Searchlight District
Overview
Other Names: Colorado, Newberry, Camp Dupont, Camp Duncan
County: Clark
Discovered: 1897
Commodities: gold, silver, lead, copper, molybdenum, turquoise, vanadium, perlite
Comments
The Searchlight district is located in T27-29N, R63-65E, in the vicinity of the town of Searchlight about 55 miles south of Las Vegas. Wheeler (1872) included the present Searchlight district in a larger Colorado district. Lincoln (1923) included Camp Dupont, in the Copper Mountain area, and Camp Thurman, to the southeast on the northern end of the Newberry Mountains, in the Searchlight district. The present Searchlight district includes Camp Dupont, but Camp Thurman is in the Newberry district. Camp Duncan was described by Averett (1962) as being near Camp Dupont.
References
Wheeler, 1872, map; Stuart, 1909, p. 132; Hill, 1912, p. 202; Lincoln, 1923, p. 24; Stoddard, 1932, p. 25; Vanderburg, 1937b, p. 61, 69; Gianella, 1945, p. 30; Averett, 1962, p. 20; Gemmill, 1964, p. 235; Longwell and others, 1965, p. 112
Searchlight Placer District Description
Location
West of the Colorado River on the east side of the Newberry Mountains, Tps. 28-31 S., Rs. 65 and 66 E.
Topographic Maps
Spirit Mountain 15-minute quadrangle.
Geologic Maps
Longwell, 1963, Geologic map and sections of area along Colorado River between Lake Mead and Davis Dam, Arizona-Nevada (pi. 1), scale 1:125,000.
Access
From Las Vegas, 57 miles southeast on U.S. Highway 95 to Searchlight.

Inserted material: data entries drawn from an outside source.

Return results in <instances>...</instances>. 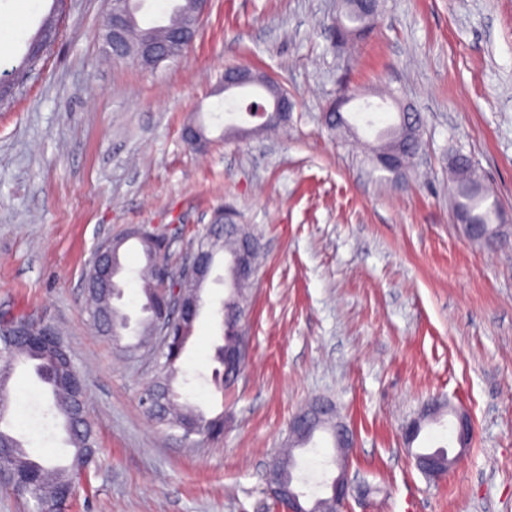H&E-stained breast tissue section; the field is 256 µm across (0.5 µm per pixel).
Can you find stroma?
<instances>
[{
	"mask_svg": "<svg viewBox=\"0 0 512 512\" xmlns=\"http://www.w3.org/2000/svg\"><path fill=\"white\" fill-rule=\"evenodd\" d=\"M108 0H67L33 74L0 107V319L62 332L100 455L64 512H279L263 473L293 416L330 400L357 433L343 512H512V223L498 248L453 218L450 161L462 154L512 213V0H381L380 24L339 48L340 0H212L195 41L146 70L114 61L98 26ZM53 0H0V79L53 16ZM271 75L294 96L276 133L235 119L256 89L216 92L227 66ZM347 77L341 135L323 121ZM390 87L421 117L422 149L401 174L378 169L377 128L395 123ZM202 115L211 140L190 147ZM257 234L249 356L224 391V433L199 446L157 429L141 405L152 375L92 329L84 274L104 241L167 225L184 262L213 210ZM120 307L142 316L135 241ZM225 288H205L176 387L212 409L210 357ZM14 425L60 461L72 450L30 368L16 370ZM432 399L465 408L470 448L440 479L422 475L402 427ZM317 434L298 452L309 497L333 471Z\"/></svg>",
	"mask_w": 512,
	"mask_h": 512,
	"instance_id": "35a3bbf8",
	"label": "stroma"
}]
</instances>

From Searchlight, light-duty roads lead east and south about 16 miles to the north end of the Newberry Mountains. Dirt roads lead farther south along the mountain flanks.
Extent
The lode-gold mines in the Searchlight district are in the low hills between the southern Eldorado Mountains and the northern Newberry Mountains (T. 28 S., Rs. 63 and 64 E.), but the meager information available about the placers indicates that these deposits are east of the main lode-gold mining area between the Newberry Mountains and the Colorado River (Tps. 28-31 S., Rs. 65 and 66 E.).
Most of the placer gold was recovered from gravels described as ancient riverbed gravels, remnants of which occur in the vicinity of the New- berry Mountains. Some of the placer gold may have been recovered from the main Searchlight mining area.
Production History
Most of the placer gold attributed to the Searchlight district was recovered in the 1930's.
Source
Small gold-bearing quartz veins in Precambrian granite and metamorphic rocks have been mined in places in the Newberry Mountains. Placer gold recovered in this area was probably derived from this type of vein.

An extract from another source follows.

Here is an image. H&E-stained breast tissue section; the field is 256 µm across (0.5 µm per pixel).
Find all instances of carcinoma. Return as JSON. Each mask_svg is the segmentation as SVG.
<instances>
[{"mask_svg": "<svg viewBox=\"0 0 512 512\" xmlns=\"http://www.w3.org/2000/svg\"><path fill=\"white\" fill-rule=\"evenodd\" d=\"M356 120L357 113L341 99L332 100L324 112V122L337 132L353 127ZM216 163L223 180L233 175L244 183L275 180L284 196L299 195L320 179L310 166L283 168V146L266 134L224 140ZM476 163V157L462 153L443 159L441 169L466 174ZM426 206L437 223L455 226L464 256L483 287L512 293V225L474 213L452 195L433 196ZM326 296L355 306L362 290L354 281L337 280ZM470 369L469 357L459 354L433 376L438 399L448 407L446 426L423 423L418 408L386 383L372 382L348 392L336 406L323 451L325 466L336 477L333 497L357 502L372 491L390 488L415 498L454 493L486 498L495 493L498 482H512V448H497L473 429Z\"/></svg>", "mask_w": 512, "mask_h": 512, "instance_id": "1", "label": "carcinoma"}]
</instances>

The ores in the Searchlight lode-mining district, which might have supplied some of the placer gold attributed to the district, are found in igneous rocks of Tertiary age. These deposits are largely oxidized and contained both gold and silver in the heavy-surface ores.
Literature
Longwell and others, 1965: Describes geology and ore deposits (but not placer deposits) in the Searchlight district and Newberry Mountains.
Richardson, 1936: Describes methods used in testing gold-bearing gravels in Newberry Mountains; size of gravels; accessory minerals.